#### Input records

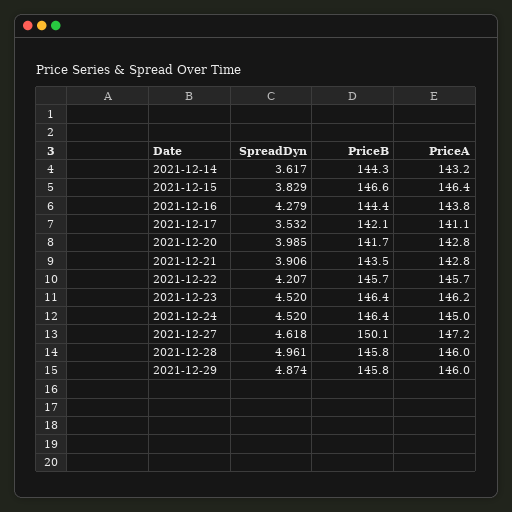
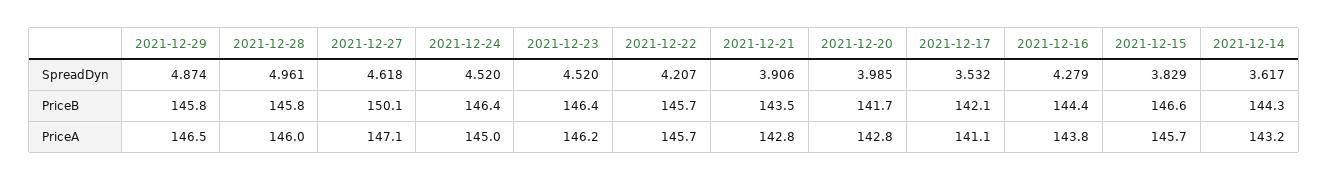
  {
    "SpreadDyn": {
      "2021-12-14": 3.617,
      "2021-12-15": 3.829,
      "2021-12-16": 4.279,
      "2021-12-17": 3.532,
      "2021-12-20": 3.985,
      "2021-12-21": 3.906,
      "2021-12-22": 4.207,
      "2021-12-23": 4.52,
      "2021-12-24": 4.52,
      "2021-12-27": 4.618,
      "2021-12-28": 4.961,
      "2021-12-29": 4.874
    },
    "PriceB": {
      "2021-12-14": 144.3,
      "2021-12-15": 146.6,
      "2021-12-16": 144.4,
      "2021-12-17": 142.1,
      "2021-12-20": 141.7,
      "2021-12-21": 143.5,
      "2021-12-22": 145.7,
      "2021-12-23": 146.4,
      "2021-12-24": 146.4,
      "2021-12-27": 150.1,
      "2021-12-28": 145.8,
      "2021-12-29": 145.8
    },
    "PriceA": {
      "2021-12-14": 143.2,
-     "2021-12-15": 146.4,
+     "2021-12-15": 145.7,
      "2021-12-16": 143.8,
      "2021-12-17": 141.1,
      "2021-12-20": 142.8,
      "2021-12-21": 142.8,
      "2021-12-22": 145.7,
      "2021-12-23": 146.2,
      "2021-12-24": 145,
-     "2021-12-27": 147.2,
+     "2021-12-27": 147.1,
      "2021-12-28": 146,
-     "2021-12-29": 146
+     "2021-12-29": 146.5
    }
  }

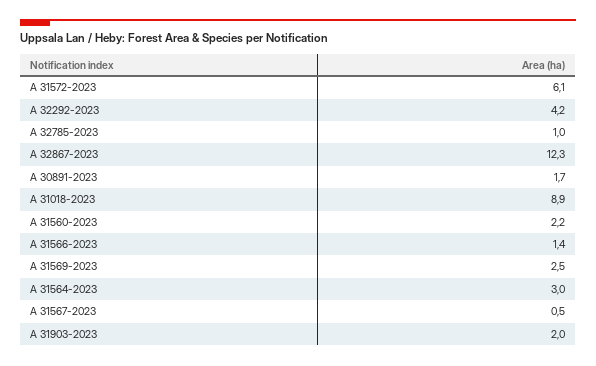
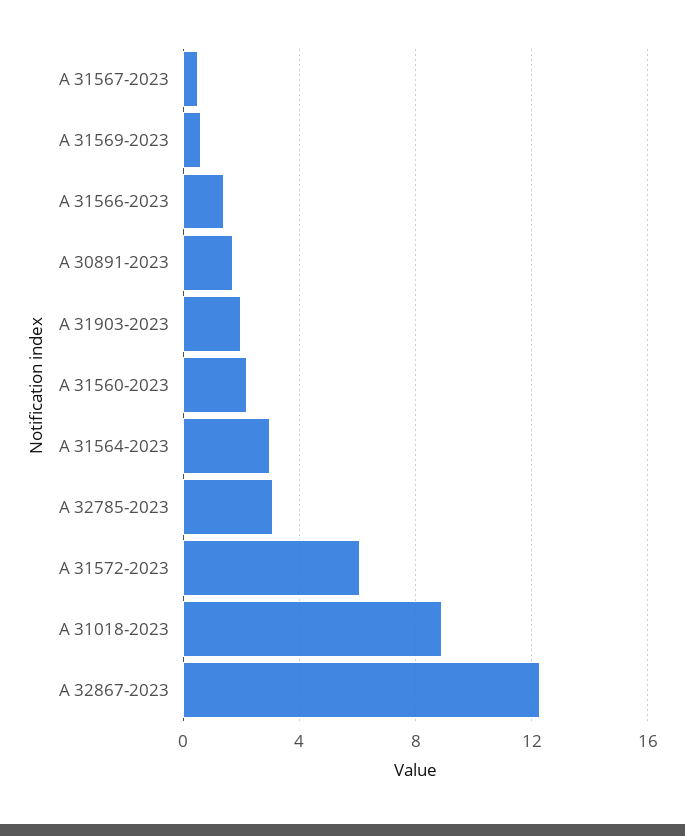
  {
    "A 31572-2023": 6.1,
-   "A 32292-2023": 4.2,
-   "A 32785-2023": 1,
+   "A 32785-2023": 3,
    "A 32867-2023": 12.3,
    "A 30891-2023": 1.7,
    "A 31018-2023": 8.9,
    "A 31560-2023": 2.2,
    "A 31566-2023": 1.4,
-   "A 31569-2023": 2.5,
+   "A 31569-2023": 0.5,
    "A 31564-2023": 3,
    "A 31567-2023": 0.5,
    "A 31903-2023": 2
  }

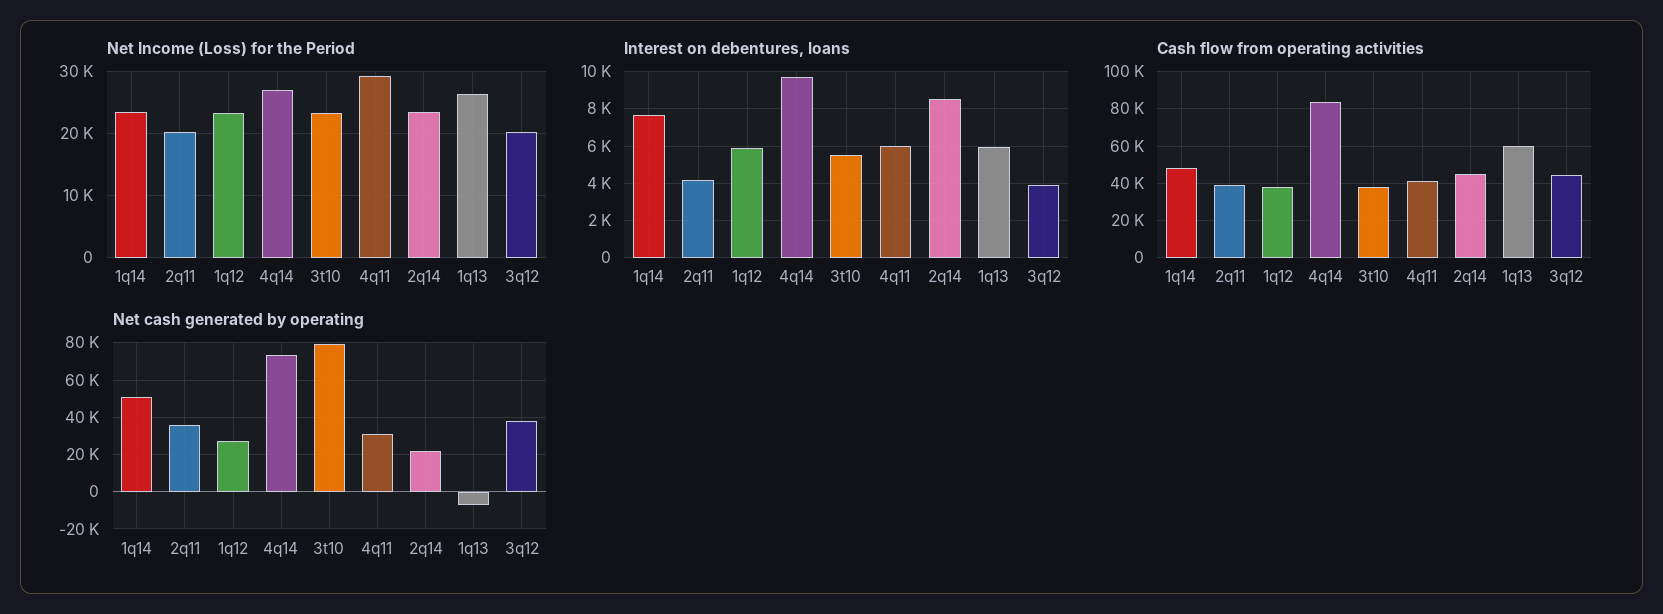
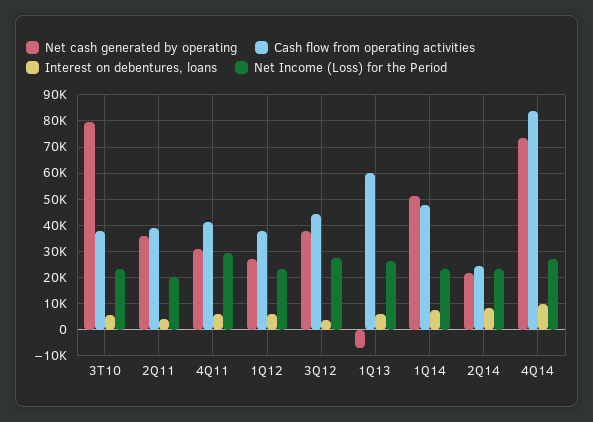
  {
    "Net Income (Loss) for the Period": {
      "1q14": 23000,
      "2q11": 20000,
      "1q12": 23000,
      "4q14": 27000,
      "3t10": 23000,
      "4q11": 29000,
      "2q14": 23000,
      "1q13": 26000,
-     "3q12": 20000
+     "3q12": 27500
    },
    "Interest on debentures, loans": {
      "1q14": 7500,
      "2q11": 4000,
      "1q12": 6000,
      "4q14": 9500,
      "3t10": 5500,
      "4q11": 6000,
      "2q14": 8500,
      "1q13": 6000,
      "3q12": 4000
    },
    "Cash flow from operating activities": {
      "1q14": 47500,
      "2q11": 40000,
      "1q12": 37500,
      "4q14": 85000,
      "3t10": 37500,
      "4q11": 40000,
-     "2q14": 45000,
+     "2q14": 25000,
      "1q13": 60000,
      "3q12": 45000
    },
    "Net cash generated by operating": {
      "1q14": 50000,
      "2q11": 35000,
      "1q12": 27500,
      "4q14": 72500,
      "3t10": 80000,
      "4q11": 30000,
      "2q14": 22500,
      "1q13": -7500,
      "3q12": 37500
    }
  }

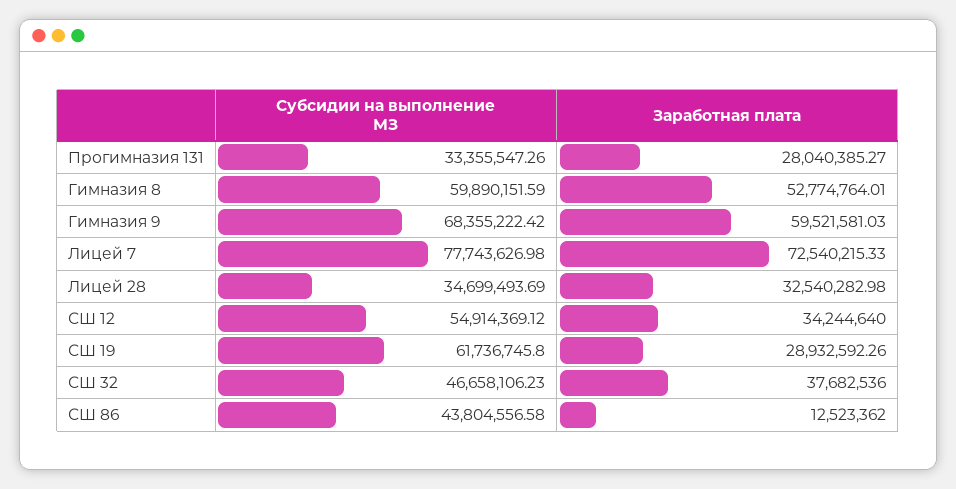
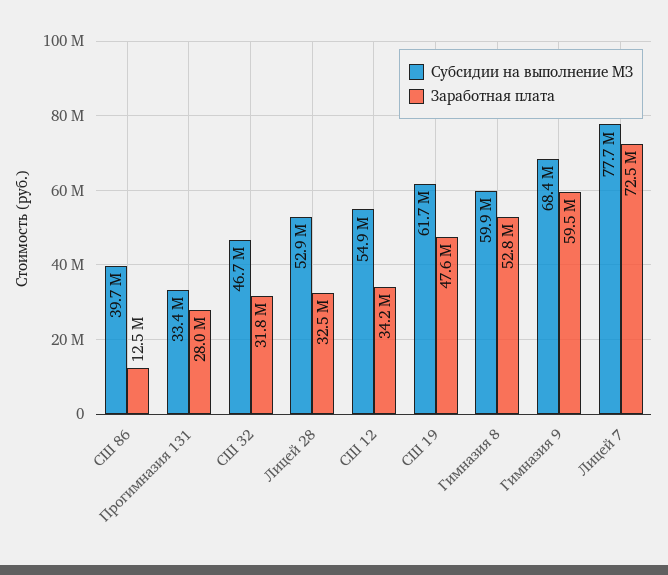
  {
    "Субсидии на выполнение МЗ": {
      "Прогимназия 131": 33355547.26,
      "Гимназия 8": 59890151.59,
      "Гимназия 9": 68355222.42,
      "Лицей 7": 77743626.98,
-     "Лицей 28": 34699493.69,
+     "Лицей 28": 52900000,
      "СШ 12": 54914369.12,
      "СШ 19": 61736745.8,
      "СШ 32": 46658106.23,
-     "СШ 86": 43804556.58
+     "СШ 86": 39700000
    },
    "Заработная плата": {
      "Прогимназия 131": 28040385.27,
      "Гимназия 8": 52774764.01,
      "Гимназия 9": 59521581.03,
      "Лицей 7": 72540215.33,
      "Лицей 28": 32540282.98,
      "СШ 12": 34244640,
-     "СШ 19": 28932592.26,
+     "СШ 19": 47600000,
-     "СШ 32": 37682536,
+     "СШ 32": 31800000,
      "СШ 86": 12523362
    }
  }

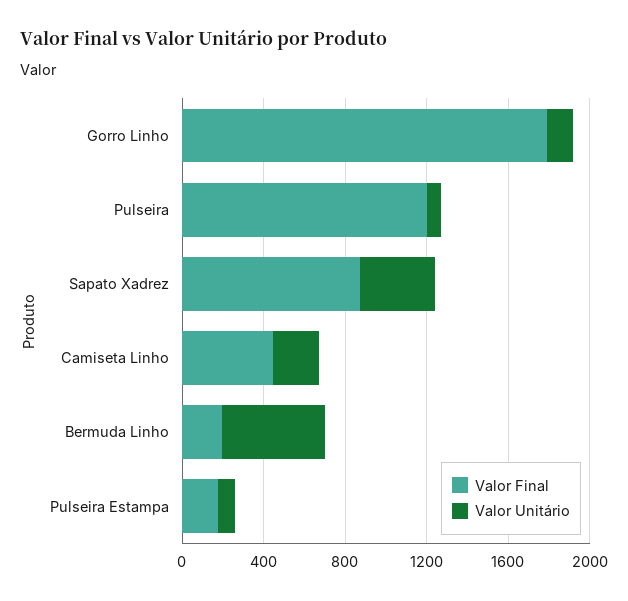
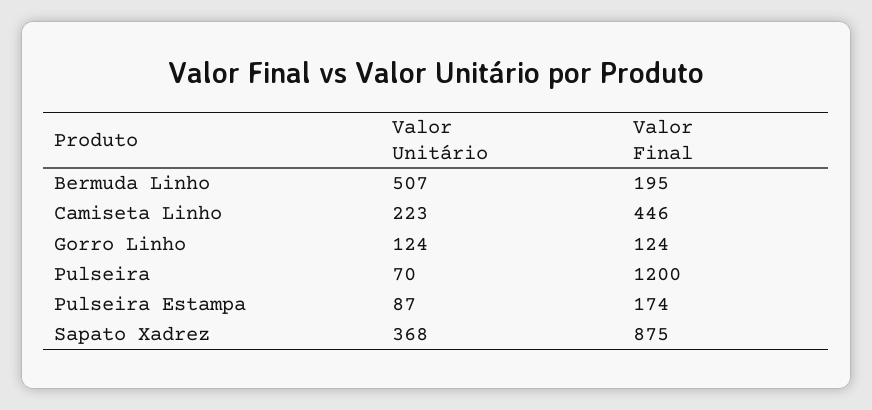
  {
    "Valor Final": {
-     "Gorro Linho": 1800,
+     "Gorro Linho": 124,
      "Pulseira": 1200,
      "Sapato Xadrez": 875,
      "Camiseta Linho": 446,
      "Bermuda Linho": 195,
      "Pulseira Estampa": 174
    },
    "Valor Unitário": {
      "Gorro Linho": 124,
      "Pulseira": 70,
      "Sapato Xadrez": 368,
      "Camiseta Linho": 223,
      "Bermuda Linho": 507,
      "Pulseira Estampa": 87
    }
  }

########

▶ Work to be completed
Write the records out in full, word for word; leave every picture behind.

▶ Expected answer
  {
    "SpreadDyn": {
      "2021-12-14": 3.617,
      "2021-12-15": 3.829,
      "2021-12-16": 4.279,
      "2021-12-17": 3.532,
      "2021-12-20": 3.985,
      "2021-12-21": 3.906,
      "2021-12-22": 4.207,
      "2021-12-23": 4.52,
      "2021-12-24": 4.52,
      "2021-12-27": 4.618,
      "2021-12-28": 4.961,
      "2021-12-29": 4.874
    },
    "PriceB": {
      "2021-12-14": 144.3,
      "2021-12-15": 146.6,
      "2021-12-16": 144.4,
      "2021-12-17": 142.1,
      "2021-12-20": 141.7,
      "2021-12-21": 143.5,
      "2021-12-22": 145.7,
      "2021-12-23": 146.4,
      "2021-12-24": 146.4,
      "2021-12-27": 150.1,
      "2021-12-28": 145.8,
      "2021-12-29": 145.8
    },
    "PriceA": {
      "2021-12-14": 143.2,
-     "2021-12-15": 146.4,
+     "2021-12-15": 145.7,
      "2021-12-16": 143.8,
      "2021-12-17": 141.1,
      "2021-12-20": 142.8,
      "2021-12-21": 142.8,
      "2021-12-22": 145.7,
      "2021-12-23": 146.2,
      "2021-12-24": 145,
-     "2021-12-27": 147.2,
+     "2021-12-27": 147.1,
      "2021-12-28": 146,
-     "2021-12-29": 146
+     "2021-12-29": 146.5
    }
  }

  {
    "A 31572-2023": 6.1,
-   "A 32292-2023": 4.2,
-   "A 32785-2023": 1,
+   "A 32785-2023": 3,
    "A 32867-2023": 12.3,
    "A 30891-2023": 1.7,
    "A 31018-2023": 8.9,
    "A 31560-2023": 2.2,
    "A 31566-2023": 1.4,
-   "A 31569-2023": 2.5,
+   "A 31569-2023": 0.5,
    "A 31564-2023": 3,
    "A 31567-2023": 0.5,
    "A 31903-2023": 2
  }

  {
    "Net Income (Loss) for the Period": {
      "1q14": 23000,
      "2q11": 20000,
      "1q12": 23000,
      "4q14": 27000,
      "3t10": 23000,
      "4q11": 29000,
      "2q14": 23000,
      "1q13": 26000,
-     "3q12": 20000
+     "3q12": 27500
    },
    "Interest on debentures, loans": {
      "1q14": 7500,
      "2q11": 4000,
      "1q12": 6000,
      "4q14": 9500,
      "3t10": 5500,
      "4q11": 6000,
      "2q14": 8500,
      "1q13": 6000,
      "3q12": 4000
    },
    "Cash flow from operating activities": {
      "1q14": 47500,
      "2q11": 40000,
      "1q12": 37500,
      "4q14": 85000,
      "3t10": 37500,
      "4q11": 40000,
-     "2q14": 45000,
+     "2q14": 25000,
      "1q13": 60000,
      "3q12": 45000
    },
    "Net cash generated by operating": {
      "1q14": 50000,
      "2q11": 35000,
      "1q12": 27500,
      "4q14": 72500,
      "3t10": 80000,
      "4q11": 30000,
      "2q14": 22500,
      "1q13": -7500,
      "3q12": 37500
    }
  }

  {
    "Субсидии на выполнение МЗ": {
      "Прогимназия 131": 33355547.26,
      "Гимназия 8": 59890151.59,
      "Гимназия 9": 68355222.42,
      "Лицей 7": 77743626.98,
-     "Лицей 28": 34699493.69,
+     "Лицей 28": 52900000,
      "СШ 12": 54914369.12,
      "СШ 19": 61736745.8,
      "СШ 32": 46658106.23,
-     "СШ 86": 43804556.58
+     "СШ 86": 39700000
    },
    "Заработная плата": {
      "Прогимназия 131": 28040385.27,
      "Гимназия 8": 52774764.01,
      "Гимназия 9": 59521581.03,
      "Лицей 7": 72540215.33,
      "Лицей 28": 32540282.98,
      "СШ 12": 34244640,
-     "СШ 19": 28932592.26,
+     "СШ 19": 47600000,
-     "СШ 32": 37682536,
+     "СШ 32": 31800000,
      "СШ 86": 12523362
    }
  }

  {
    "Valor Final": {
-     "Gorro Linho": 1800,
+     "Gorro Linho": 124,
      "Pulseira": 1200,
      "Sapato Xadrez": 875,
      "Camiseta Linho": 446,
      "Bermuda Linho": 195,
      "Pulseira Estampa": 174
    },
    "Valor Unitário": {
      "Gorro Linho": 124,
      "Pulseira": 70,
      "Sapato Xadrez": 368,
      "Camiseta Linho": 223,
      "Bermuda Linho": 507,
      "Pulseira Estampa": 87
    }
  }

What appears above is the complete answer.